Single Dental Implant vs 3-Unit Bridge…Pros and Cons
Written by: Dr. Clifford Melnick, DMD
Before the advent and the long-term success rate of implantology, standard dental treatment planning for a missing tooth would be a 3-unit bridge. A unit describes a tooth, so a 3-unit bridge denotes a 3 tooth bridge. The process involves the drilling of the external circumference of the teeth on either side of the missing tooth space and then the cementation of a porcelain fused to metal or PFM bridge. The underside of this bridge is hollow where the teeth insert and the middle missing tooth site is solid . This is called a pontic and the hollowed sites where the teeth insert are called abutments.The bridge is then cemented into place. For the success of a 3 unit bridge, the abutment or supporting teeth need to be healthy with good bone surrounding them. Remember, only 2 teeth are supporting a 3 tooth restoration. If the supporting teeth are periodontally involved (loss of bone due to gum disease), they will not readily support the bridge.
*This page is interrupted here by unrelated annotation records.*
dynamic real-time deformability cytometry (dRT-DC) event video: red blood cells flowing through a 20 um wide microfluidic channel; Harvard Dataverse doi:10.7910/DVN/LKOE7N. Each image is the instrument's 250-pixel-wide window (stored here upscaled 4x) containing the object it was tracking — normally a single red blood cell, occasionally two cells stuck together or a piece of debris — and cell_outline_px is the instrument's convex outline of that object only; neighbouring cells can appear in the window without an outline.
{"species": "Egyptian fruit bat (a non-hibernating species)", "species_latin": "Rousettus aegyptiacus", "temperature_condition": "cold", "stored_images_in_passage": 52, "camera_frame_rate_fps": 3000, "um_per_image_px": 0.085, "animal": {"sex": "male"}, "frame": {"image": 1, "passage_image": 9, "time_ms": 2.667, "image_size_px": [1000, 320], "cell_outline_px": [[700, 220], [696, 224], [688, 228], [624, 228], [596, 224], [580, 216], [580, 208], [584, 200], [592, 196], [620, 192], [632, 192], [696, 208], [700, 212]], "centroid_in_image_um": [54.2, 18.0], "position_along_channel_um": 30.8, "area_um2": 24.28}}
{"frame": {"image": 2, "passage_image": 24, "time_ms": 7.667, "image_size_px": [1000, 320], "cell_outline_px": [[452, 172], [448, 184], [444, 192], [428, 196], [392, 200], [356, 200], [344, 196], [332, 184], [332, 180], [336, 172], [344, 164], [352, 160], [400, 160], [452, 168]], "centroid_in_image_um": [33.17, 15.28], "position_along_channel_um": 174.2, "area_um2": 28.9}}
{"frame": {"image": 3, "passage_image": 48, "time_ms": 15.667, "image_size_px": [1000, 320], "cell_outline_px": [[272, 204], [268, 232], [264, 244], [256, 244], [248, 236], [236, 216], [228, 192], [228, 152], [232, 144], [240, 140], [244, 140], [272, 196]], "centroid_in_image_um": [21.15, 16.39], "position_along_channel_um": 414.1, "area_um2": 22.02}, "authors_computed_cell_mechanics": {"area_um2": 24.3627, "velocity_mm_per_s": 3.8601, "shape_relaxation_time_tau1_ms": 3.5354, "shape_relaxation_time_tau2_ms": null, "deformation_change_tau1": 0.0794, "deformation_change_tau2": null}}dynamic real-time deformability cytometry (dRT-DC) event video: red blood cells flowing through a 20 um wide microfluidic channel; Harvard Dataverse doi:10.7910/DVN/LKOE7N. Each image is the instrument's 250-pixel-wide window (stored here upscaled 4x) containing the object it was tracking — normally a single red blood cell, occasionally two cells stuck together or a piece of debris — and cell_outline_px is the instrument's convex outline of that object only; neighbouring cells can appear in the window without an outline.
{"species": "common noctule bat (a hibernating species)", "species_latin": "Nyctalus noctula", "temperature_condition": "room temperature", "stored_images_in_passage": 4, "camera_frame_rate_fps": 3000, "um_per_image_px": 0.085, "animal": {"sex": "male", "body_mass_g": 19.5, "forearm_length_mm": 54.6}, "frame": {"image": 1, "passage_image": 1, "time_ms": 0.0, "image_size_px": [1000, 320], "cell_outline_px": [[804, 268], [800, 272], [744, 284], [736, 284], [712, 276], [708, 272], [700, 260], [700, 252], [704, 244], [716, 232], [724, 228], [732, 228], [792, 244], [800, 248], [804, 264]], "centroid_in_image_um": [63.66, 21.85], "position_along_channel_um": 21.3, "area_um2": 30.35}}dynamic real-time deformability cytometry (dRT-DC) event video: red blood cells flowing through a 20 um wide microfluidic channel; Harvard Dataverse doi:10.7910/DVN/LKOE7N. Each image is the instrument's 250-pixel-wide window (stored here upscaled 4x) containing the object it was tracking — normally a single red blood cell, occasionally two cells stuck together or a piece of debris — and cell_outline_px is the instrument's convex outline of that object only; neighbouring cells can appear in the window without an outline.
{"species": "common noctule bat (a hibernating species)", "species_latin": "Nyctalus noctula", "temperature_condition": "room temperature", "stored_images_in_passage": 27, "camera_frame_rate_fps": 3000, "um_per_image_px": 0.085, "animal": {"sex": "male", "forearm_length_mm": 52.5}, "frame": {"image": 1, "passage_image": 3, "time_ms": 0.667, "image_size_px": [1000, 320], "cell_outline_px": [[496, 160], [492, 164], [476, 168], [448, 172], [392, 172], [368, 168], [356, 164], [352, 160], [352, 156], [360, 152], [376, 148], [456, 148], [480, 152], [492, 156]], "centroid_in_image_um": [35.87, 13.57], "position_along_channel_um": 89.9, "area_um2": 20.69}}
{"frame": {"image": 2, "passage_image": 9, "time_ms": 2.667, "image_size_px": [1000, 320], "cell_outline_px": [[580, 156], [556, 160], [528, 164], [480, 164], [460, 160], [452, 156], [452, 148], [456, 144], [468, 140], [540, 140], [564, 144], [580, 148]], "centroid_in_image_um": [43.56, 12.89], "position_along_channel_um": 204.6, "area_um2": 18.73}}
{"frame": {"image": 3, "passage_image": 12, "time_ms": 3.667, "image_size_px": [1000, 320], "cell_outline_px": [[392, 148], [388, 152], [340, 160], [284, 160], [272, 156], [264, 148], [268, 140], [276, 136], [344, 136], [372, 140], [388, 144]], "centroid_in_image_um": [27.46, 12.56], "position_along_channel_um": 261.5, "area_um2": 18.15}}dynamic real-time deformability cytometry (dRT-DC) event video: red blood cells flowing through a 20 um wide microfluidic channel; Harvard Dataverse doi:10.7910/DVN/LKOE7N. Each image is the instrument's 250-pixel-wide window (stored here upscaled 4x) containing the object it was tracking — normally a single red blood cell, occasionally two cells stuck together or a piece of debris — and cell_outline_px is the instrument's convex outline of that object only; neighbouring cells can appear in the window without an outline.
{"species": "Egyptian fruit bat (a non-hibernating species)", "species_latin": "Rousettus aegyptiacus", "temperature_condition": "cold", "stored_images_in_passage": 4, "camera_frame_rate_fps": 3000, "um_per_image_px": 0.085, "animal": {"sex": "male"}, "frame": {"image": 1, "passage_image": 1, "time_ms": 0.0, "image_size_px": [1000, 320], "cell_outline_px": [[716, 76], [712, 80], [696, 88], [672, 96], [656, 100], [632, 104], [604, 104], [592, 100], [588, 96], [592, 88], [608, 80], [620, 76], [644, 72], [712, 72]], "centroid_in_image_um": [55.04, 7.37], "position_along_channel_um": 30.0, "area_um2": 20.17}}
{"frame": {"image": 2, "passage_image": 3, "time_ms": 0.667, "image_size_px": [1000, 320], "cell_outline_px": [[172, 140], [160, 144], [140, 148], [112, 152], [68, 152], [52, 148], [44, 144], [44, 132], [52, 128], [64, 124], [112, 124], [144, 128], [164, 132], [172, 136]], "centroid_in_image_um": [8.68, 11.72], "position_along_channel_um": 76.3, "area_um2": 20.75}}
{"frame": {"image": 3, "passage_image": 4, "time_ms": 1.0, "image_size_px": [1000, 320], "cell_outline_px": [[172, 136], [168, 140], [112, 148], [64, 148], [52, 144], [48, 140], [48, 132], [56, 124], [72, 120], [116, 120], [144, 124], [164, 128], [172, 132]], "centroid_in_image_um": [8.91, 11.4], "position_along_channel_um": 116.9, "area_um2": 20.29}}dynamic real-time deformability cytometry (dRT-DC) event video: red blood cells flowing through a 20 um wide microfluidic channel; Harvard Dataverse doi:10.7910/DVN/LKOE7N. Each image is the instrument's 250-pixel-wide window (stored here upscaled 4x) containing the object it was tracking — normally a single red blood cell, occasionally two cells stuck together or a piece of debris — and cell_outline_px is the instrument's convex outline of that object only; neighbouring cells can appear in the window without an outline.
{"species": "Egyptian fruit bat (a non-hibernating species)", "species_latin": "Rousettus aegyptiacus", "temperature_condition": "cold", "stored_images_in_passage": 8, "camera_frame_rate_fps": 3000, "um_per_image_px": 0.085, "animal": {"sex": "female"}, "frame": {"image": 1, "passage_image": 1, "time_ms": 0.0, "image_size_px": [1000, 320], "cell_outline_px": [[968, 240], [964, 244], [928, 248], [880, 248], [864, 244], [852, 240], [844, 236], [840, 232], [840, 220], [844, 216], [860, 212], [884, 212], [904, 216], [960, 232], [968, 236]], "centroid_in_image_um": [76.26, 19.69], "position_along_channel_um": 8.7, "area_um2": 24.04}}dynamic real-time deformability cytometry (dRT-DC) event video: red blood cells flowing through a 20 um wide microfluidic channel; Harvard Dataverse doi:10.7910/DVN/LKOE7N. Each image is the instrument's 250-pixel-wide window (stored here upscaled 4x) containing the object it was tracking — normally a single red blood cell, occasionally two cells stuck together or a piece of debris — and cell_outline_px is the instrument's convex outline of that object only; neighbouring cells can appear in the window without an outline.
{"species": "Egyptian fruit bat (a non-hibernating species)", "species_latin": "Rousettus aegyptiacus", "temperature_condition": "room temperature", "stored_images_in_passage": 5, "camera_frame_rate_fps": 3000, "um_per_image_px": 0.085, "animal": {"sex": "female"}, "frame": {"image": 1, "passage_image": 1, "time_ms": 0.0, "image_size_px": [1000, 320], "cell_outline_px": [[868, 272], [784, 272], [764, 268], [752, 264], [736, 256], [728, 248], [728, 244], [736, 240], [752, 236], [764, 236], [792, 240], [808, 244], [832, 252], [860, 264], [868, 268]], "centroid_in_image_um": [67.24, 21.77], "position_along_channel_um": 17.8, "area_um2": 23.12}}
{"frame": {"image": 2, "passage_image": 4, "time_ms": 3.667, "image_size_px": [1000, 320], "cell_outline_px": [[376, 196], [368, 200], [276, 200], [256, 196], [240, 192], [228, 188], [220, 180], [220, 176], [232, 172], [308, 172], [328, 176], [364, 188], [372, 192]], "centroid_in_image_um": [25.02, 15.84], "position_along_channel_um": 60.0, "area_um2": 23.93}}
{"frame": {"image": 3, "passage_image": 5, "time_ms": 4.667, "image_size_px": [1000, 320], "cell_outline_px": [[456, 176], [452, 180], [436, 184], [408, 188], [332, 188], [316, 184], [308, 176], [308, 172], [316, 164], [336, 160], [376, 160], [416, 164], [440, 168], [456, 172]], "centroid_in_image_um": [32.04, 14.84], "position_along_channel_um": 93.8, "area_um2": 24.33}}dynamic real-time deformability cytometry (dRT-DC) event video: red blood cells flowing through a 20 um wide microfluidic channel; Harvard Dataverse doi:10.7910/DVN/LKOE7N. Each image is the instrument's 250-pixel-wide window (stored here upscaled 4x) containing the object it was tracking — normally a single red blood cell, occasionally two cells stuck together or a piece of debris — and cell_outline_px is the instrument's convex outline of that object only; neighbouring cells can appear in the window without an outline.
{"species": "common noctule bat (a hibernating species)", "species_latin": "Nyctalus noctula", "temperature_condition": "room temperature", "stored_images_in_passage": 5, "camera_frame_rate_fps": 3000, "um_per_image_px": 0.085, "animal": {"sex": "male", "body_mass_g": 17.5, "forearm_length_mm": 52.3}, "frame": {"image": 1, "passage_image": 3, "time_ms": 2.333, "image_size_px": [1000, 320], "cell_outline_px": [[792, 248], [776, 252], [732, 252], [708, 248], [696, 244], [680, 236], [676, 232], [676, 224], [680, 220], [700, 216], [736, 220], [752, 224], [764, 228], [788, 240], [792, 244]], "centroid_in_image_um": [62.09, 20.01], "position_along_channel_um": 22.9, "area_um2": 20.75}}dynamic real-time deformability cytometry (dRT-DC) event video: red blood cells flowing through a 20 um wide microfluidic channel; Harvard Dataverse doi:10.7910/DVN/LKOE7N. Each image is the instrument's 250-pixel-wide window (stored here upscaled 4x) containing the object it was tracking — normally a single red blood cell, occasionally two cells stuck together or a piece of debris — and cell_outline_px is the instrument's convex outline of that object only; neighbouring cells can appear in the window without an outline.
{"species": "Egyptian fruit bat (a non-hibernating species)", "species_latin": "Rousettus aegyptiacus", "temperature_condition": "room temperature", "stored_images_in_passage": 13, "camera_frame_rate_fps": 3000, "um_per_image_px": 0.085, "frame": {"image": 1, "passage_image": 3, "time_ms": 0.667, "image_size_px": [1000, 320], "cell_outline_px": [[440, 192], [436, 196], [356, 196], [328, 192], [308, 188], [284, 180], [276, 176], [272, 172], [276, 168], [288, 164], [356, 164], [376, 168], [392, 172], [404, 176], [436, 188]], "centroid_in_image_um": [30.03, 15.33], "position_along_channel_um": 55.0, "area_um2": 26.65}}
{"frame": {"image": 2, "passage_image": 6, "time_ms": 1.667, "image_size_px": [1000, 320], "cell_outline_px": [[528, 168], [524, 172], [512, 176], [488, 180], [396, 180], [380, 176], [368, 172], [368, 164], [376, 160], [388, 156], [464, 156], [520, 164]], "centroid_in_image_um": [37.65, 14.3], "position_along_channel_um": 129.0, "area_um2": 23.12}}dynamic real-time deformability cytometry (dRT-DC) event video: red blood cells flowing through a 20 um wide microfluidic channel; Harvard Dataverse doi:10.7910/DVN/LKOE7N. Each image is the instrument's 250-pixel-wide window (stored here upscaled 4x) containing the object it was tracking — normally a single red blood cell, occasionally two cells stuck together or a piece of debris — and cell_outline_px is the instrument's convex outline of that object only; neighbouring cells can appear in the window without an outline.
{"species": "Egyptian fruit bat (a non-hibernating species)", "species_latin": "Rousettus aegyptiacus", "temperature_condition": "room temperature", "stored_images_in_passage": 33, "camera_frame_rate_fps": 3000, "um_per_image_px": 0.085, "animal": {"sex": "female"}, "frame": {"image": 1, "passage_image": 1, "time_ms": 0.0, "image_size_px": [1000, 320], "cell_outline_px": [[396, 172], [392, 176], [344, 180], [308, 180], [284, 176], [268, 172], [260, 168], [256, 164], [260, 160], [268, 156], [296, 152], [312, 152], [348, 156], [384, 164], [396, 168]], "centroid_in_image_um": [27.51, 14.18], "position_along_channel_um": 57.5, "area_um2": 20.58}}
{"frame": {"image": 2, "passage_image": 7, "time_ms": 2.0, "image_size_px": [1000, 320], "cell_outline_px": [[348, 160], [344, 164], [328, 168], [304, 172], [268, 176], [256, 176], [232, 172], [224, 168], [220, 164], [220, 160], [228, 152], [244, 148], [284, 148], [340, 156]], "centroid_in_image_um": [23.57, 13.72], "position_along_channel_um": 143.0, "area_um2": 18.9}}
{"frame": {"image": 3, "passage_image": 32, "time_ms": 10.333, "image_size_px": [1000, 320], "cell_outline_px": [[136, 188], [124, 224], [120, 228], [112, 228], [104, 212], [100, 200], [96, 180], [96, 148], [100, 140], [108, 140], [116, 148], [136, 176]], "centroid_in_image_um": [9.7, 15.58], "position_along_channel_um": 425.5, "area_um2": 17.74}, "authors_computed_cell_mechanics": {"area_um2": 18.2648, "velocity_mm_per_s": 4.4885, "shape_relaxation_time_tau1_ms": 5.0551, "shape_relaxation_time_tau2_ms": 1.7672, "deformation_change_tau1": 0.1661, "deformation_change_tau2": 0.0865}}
Many times, the decisions we make in terms of implants vs bridge are due to the quality of the surrounding bone at the site. An implant is a stand-alone restoration that does not require outside support. It is self supporting.
Many patients do not want a good tooth cut down and feel that a more conservative approach is to place an implant in the missing site. There are many benefits to this line of thinking: When a tooth is cut down with dental drills,it can create trauma to the nerve of the tooth. This may result in the need for root canal treatment either immediately or many years later. This is not always the case, but even in the best of hands and with every effort to reduce trauma to the tooth utilizing cool water sprays to reduce heat transmission to the nerve of the tooth, tooth preparation may lead to tooth sensitivity or root canal therapy. In addition, there may be recurrent caries (tooth decay under or around the abutment teeth) following crown fabrication. In other words, bacteria may seep in around the margins of the crown and undermine or weaken the tooth structure.
A dental implant is composed of pure surgical grade Titanium. It is a similar material utilized in hip and knee replacements. The titanium forms both a physical and biologic bond to the surrounding bone. This bond is extremely powerful and much stronger than the connection between natural teeth and bone; because the implant is made of metal, it will never decay and it will never need a root canal!
The time constraints may influence a patient in making the decision of implant vs bridge. A bridge is done in a relatively short period of time. First the teeth are prepared and then a temporary acrylic (plastic) restoration is placed. An impression is taken and the bridge is returned from the laboratory approximately 2-3 weeks later. It is then cemented in place. An implant takes much longer: After surgical placement in the bone, it takes 3-6 months for osseointegration (bone to implant fusion), then an abutment is screwed into the implant and the general dentist takes impressions for the crown or cap cementation to the implant. In certain instances, immediate implants can be placed which shortens the treatment time, but in general, implant dentistry requires a longer treatment time.
I hope this helps clarify some decision making points in the implant vs 3 unit bridge treatment plan.